А и хорошо живут люди боярские — сытно, вольготно. Изба просторна на диво: дома у Торопа семерым тесно приходилось, а тут человек двадцать помещается, и всем хватает места, даже его, холопину хворого, не побрезговали в тепле положить. Тороп, правда, за это благодарить не собирался: когда хозяин о рабах заботится, он о своем благе печется. А о добре Вышата Сытенич заботиться, видать, умел, и серебро звенело не только на боярском поясе. Пошлют ему боги хороший торг в хазарской земле, еще больше серебра привезет. Пусть привозит! Торопу с ним не по пути. Надо матушку из неволи выручать, да и Булан бею долги отдать не мешает. На соседней лавке двое молодых парней тешились какой-то диковинной игрой — переставляли по размеченной белым и черным доске резные чурбачки, снабженные шпеньками. Еще несколько человек пристроились рядом, наблюдая. В изножьи Торопова ложа удобно расположился муж лет шестидесяти с лишком, рубленный в боях воин, чье лицо изуродовали шрамы. Он то и дело вытирал рукавом рубахи обильно потеющую от печного жара лысину и от большого сочувствия к игрокам шевелил своим мясистым носом, поросшим бородавками, точно жабья спина. Один из игроков, краснолицый, дебелый детина, на доску почти не глядел: позевывал, почесывал круглый живот, обтянутый тонкой тканью рубашки, или принимался играть с топориками-амулетами, привешенными к крученой серебряной гривне, плотно обнимавшей его шею.

 — Что ты, Белен, все гривну свою гладишь, — неодобрительно заметил пожилой муж, — смотрел бы лучше, как ее сберечь! Талец вот-вот князя твоего в полон возьмет!

Противник Белена, невысокий чернявый парень, спрятал улыбку в усы, подобно тому, как кот скрывает в мягкой лапке свой коготь. Белен улыбки не заметил, отвечал надменно:

 — Где же Тальцу полонить моего князя, когда у него остались лишь копейщики-рядовичи, мужики-лапотники, а у меня вся дружина цела — и ладьи, и кони!

Старый воин развел руками:

 — Лапотники-то они лапотники, но если простой копейщик пройдет невредим через поле, то и воеводой станет!

Белен ничего не ответил на это. Он уселся поудобнее, растекшись по лавке, точно оладь по сковороде, потянул носом воздух, да и скривился:

 — Что-то в нашей избе вонь стоит, как в отхожем месте! — сообщил он зрителям. — Дядька Нежиловец! — окликнул он старика. — Долго ты еще над холопом драным сидеть собираешься? Он, пойди, подох уже, смердит-то как, а ты и не заметил!

Некоторые парни рассмеялись шутке, сочтя ее удачной. Тороп почувствовал, как в виски застучала гневная кровь, и сами собой сжались кулаки. Хорошо, вовремя опамятовал, что слишком слаб — получать зазря зуботычины, и лишь губу закусил от обиды. «Как же, дождетесь моей смертушки», — подумал он.

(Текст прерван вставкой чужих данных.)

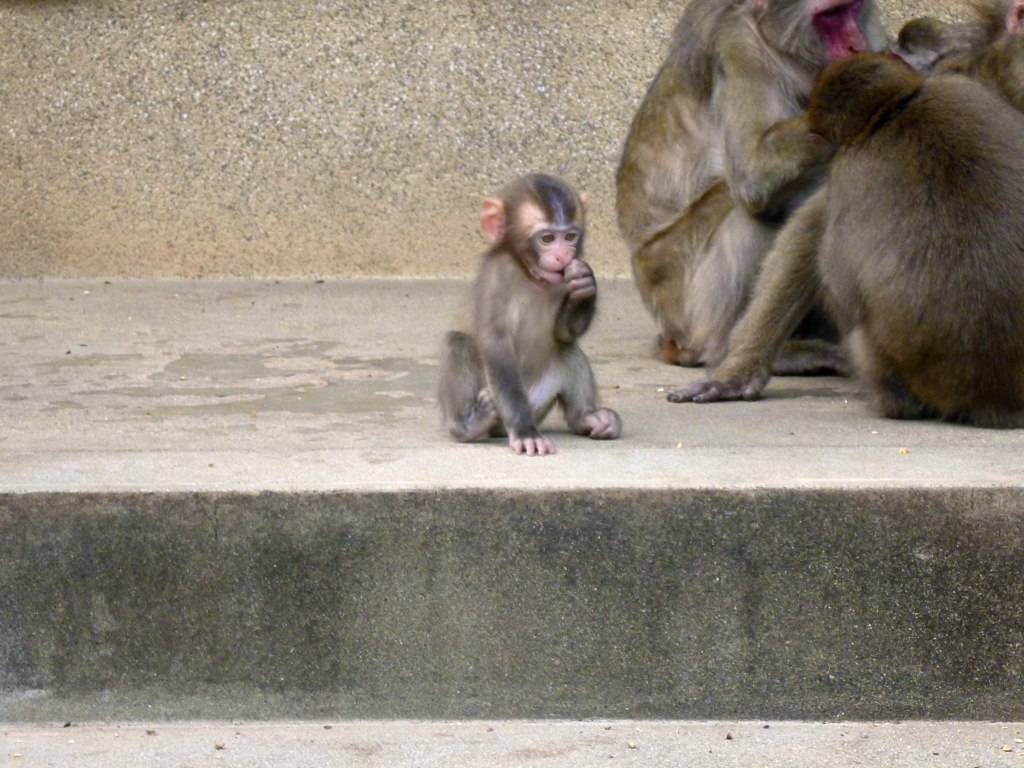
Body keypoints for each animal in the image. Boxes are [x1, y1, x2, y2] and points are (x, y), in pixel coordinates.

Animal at [436, 174, 618, 456]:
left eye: (570, 236)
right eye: (547, 239)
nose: (563, 256)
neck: (530, 276)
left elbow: (563, 333)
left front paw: (585, 284)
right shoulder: (497, 276)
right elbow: (496, 343)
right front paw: (525, 433)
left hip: (543, 398)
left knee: (567, 350)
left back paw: (589, 418)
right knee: (457, 342)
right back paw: (470, 425)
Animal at [614, 0, 888, 372]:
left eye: (852, 8)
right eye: (829, 16)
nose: (854, 46)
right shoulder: (737, 47)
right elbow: (752, 175)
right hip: (677, 293)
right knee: (759, 212)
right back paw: (734, 350)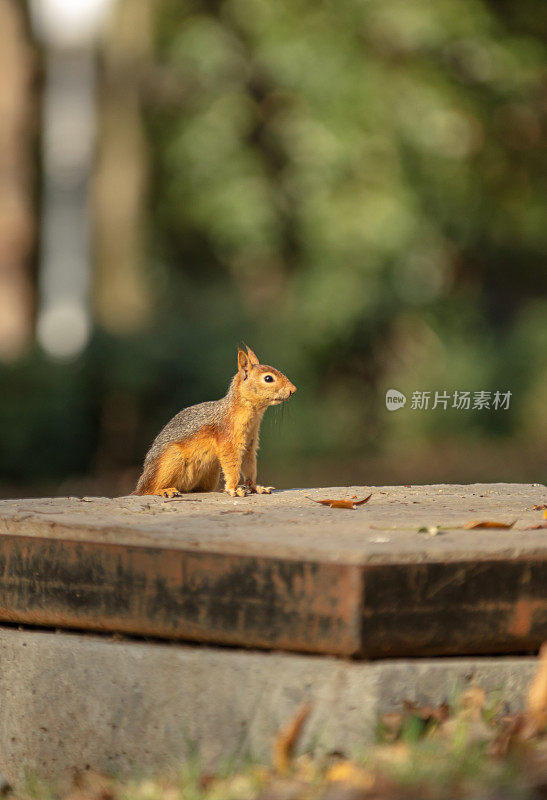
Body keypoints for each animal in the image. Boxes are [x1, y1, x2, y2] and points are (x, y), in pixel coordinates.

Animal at [133, 346, 296, 496]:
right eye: (268, 378)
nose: (293, 390)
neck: (251, 414)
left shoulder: (249, 444)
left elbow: (249, 466)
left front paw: (255, 487)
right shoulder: (227, 437)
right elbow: (231, 465)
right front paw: (233, 488)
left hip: (211, 471)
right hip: (171, 459)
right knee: (147, 490)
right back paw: (164, 490)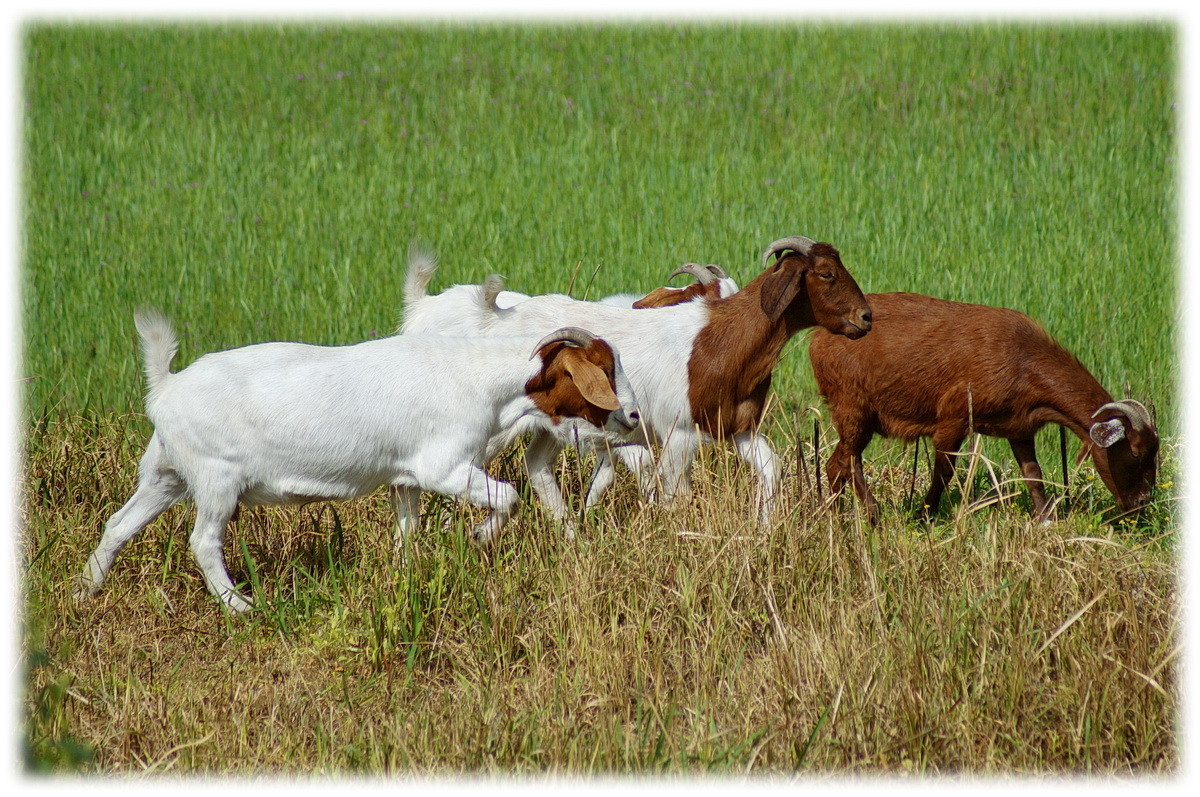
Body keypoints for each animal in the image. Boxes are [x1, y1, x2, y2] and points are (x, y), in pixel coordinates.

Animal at [75, 309, 638, 609]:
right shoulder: (444, 466)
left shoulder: (406, 479)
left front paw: (407, 576)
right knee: (203, 541)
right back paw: (241, 607)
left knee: (118, 525)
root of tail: (164, 387)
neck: (484, 380)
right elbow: (510, 496)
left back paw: (85, 592)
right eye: (603, 369)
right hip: (216, 476)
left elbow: (407, 531)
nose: (633, 415)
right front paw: (479, 538)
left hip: (167, 473)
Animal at [811, 292, 1156, 523]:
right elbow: (944, 470)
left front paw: (1045, 518)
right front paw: (925, 515)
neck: (1022, 358)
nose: (1143, 503)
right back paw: (872, 512)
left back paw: (835, 514)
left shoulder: (1020, 427)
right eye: (1134, 452)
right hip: (852, 405)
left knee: (835, 463)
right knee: (849, 458)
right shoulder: (954, 417)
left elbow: (1033, 472)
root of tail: (817, 339)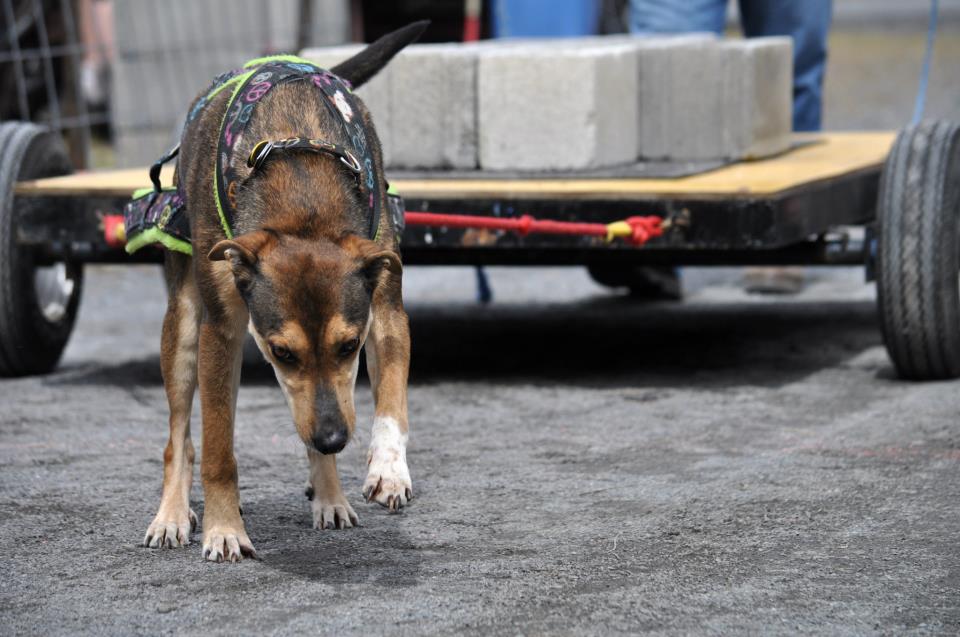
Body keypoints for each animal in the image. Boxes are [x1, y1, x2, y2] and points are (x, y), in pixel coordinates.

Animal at [143, 24, 428, 560]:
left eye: (351, 346)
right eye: (282, 352)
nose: (335, 439)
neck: (303, 203)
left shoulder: (384, 308)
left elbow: (392, 401)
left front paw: (387, 468)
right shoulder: (223, 332)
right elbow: (217, 448)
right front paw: (224, 529)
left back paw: (330, 496)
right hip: (184, 325)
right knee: (179, 436)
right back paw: (171, 515)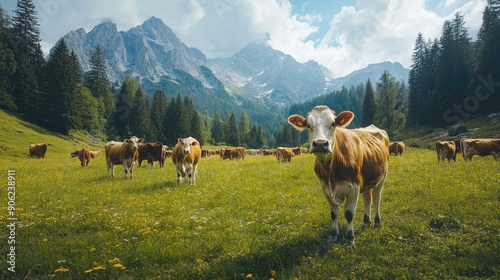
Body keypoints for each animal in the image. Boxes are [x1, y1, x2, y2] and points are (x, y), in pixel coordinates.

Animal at [290, 106, 390, 246]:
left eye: (333, 124)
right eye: (308, 125)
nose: (320, 144)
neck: (331, 172)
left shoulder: (354, 187)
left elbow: (349, 213)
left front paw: (350, 238)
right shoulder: (325, 188)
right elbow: (334, 213)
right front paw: (333, 235)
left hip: (382, 176)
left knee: (376, 199)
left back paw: (377, 223)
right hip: (367, 179)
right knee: (367, 199)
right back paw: (366, 222)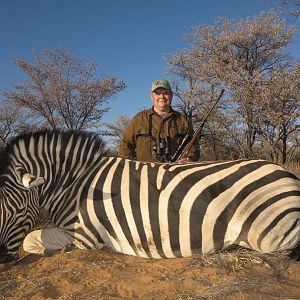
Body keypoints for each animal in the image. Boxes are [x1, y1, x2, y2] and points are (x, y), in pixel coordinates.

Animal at [0, 129, 300, 270]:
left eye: (17, 211)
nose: (1, 259)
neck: (76, 184)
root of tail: (288, 175)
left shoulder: (86, 237)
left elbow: (33, 240)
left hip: (267, 236)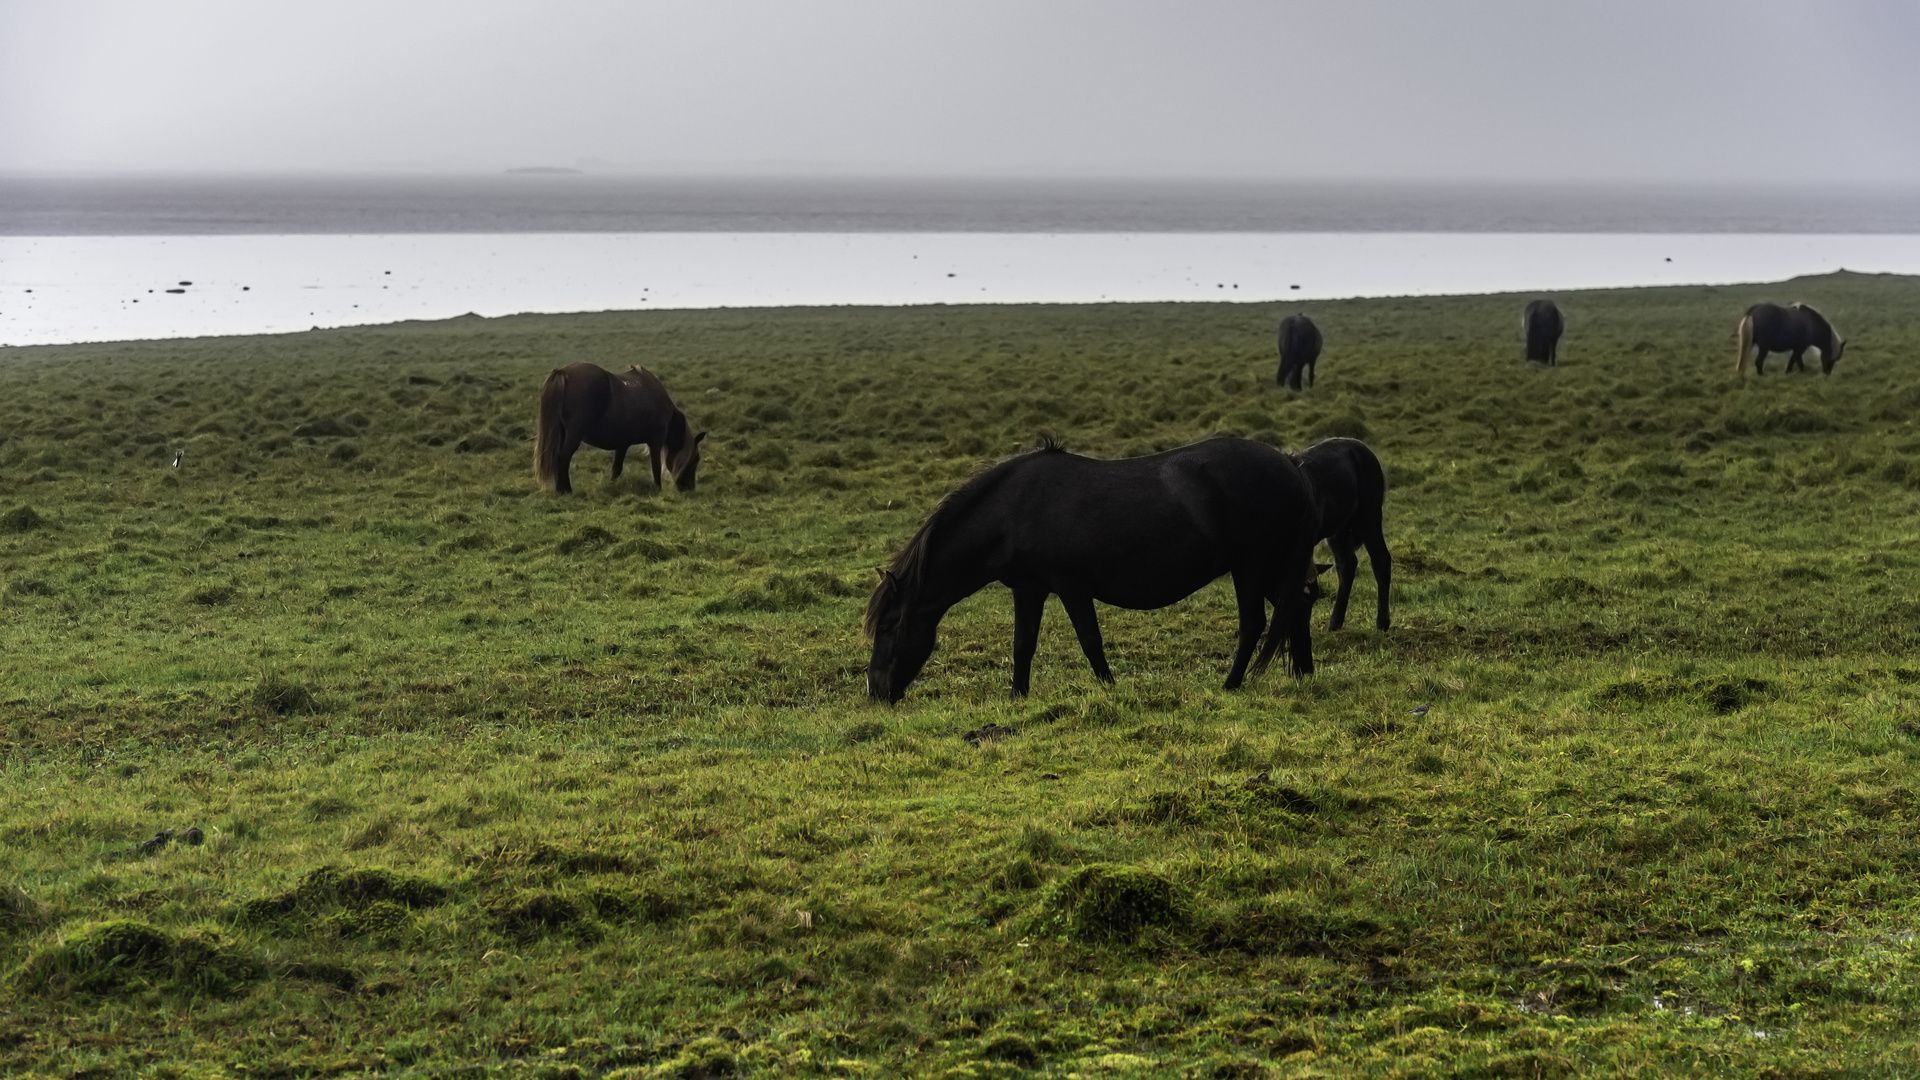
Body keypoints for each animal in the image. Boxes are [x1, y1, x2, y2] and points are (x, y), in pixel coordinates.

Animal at [533, 363, 706, 495]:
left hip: (562, 433)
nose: (689, 489)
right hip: (574, 435)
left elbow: (616, 469)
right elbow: (656, 467)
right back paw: (565, 490)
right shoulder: (655, 442)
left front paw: (611, 487)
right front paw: (658, 489)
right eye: (695, 459)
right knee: (563, 457)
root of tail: (563, 373)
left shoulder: (623, 444)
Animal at [867, 432, 1320, 703]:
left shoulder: (1072, 587)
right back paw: (1304, 675)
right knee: (1297, 607)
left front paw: (1109, 688)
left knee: (1254, 623)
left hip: (1253, 568)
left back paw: (1231, 684)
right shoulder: (1028, 588)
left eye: (888, 628)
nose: (875, 691)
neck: (1012, 510)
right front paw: (1017, 697)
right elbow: (1023, 643)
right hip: (1274, 568)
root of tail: (1291, 466)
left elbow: (1090, 640)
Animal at [1297, 432, 1390, 626]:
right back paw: (1334, 623)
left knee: (1381, 560)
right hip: (1339, 531)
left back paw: (1382, 622)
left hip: (1368, 518)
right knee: (1347, 566)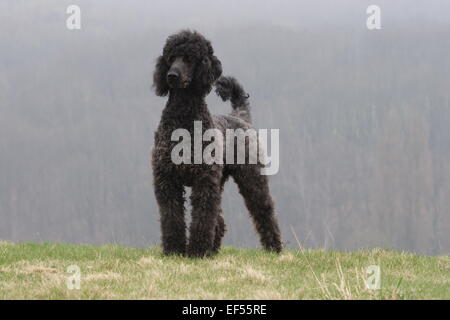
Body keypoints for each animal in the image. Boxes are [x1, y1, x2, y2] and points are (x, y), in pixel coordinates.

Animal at [151, 30, 282, 258]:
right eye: (170, 57)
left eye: (189, 58)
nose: (172, 76)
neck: (183, 118)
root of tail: (240, 116)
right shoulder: (167, 180)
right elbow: (172, 218)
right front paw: (174, 250)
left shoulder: (204, 180)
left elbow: (202, 218)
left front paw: (196, 252)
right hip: (219, 182)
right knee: (219, 221)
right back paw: (212, 251)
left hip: (251, 178)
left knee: (264, 211)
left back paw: (274, 248)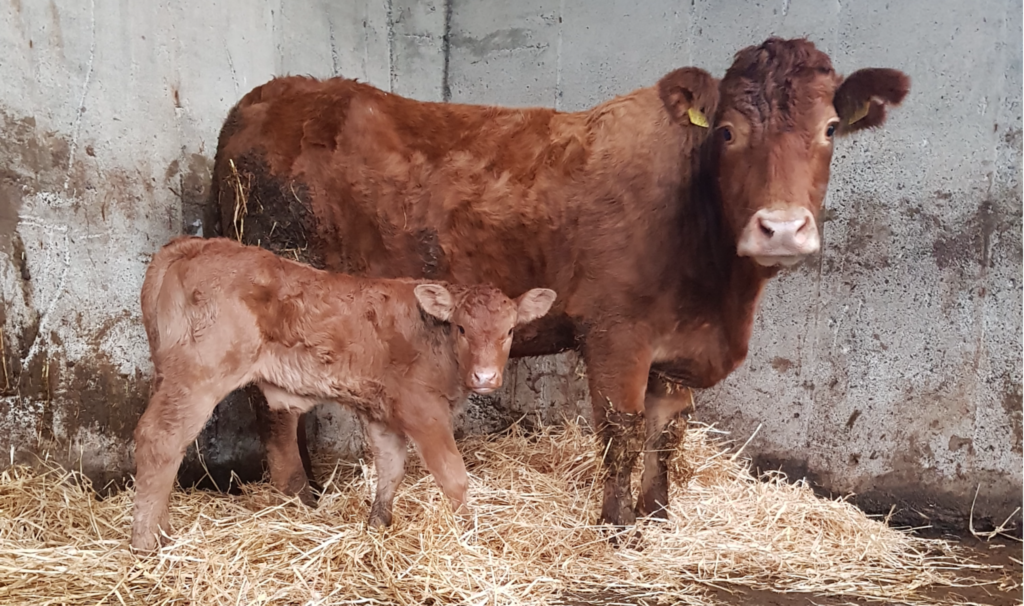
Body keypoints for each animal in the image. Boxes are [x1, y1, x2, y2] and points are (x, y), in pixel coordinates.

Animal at [130, 236, 557, 552]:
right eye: (462, 328)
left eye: (509, 331)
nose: (485, 376)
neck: (433, 339)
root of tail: (193, 245)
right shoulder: (422, 409)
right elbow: (454, 476)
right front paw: (472, 535)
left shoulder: (383, 413)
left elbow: (391, 469)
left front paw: (378, 526)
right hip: (199, 375)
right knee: (160, 440)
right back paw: (147, 542)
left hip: (170, 374)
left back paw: (162, 530)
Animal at [207, 37, 910, 532]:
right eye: (729, 132)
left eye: (829, 130)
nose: (782, 228)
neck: (721, 297)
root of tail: (273, 94)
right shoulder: (616, 335)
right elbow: (623, 432)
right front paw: (617, 527)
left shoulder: (677, 348)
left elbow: (668, 433)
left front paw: (659, 515)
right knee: (271, 405)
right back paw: (297, 497)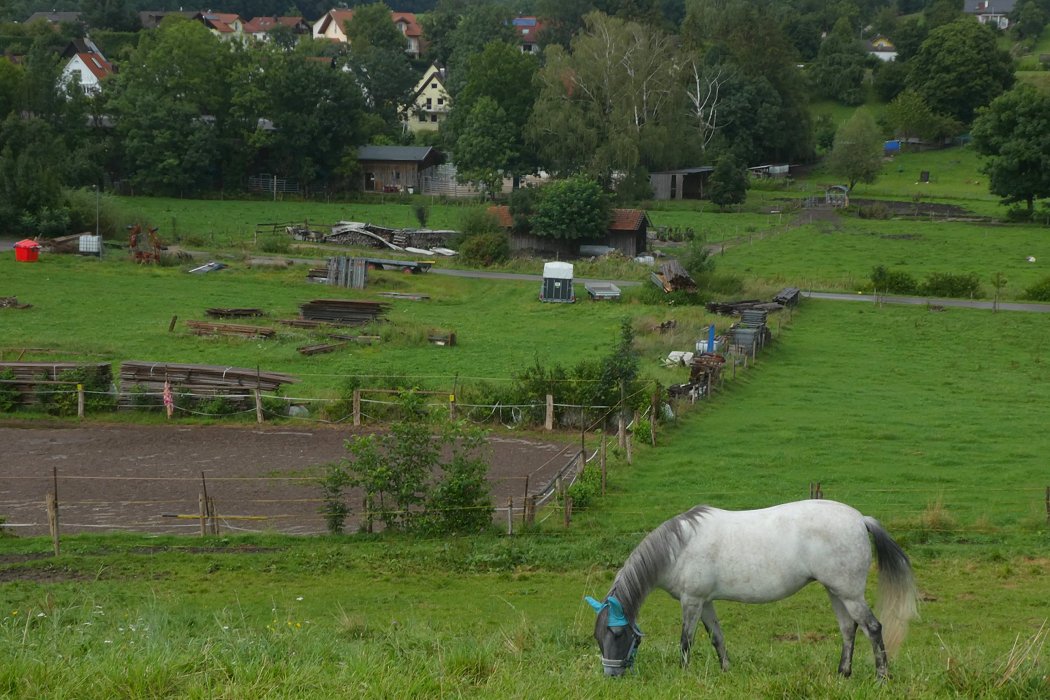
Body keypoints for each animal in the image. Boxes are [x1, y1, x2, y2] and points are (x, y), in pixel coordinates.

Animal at [588, 501, 915, 680]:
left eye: (617, 634)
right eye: (597, 637)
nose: (611, 675)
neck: (677, 547)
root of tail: (861, 520)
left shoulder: (691, 601)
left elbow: (686, 640)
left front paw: (683, 673)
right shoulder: (705, 602)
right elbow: (717, 637)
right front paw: (725, 671)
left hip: (849, 594)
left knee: (873, 628)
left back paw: (881, 677)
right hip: (836, 592)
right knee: (849, 629)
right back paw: (842, 674)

Дядька Нежиловец отозвался беззлобно и неторопливо:

 — Смердеть ему положено, потому как смерд. Пожил бы ты, как он, с ползимы в яме грязной, сырой, да с десятком других бедолаг, тоже не благоухал бы! А сидеть я здесь буду, покуда боярышня велит. Муравушка у нас девица разумная, дурного не прикажет. Поди, разбирается — кто жив, кто нет. Не даром ее мать, боярыня Ксения, успела ей всю ромейскую науку о хворях людских передать. С Божьей помощью Муравушка и этого Драного Лягушонка на ноги поставит.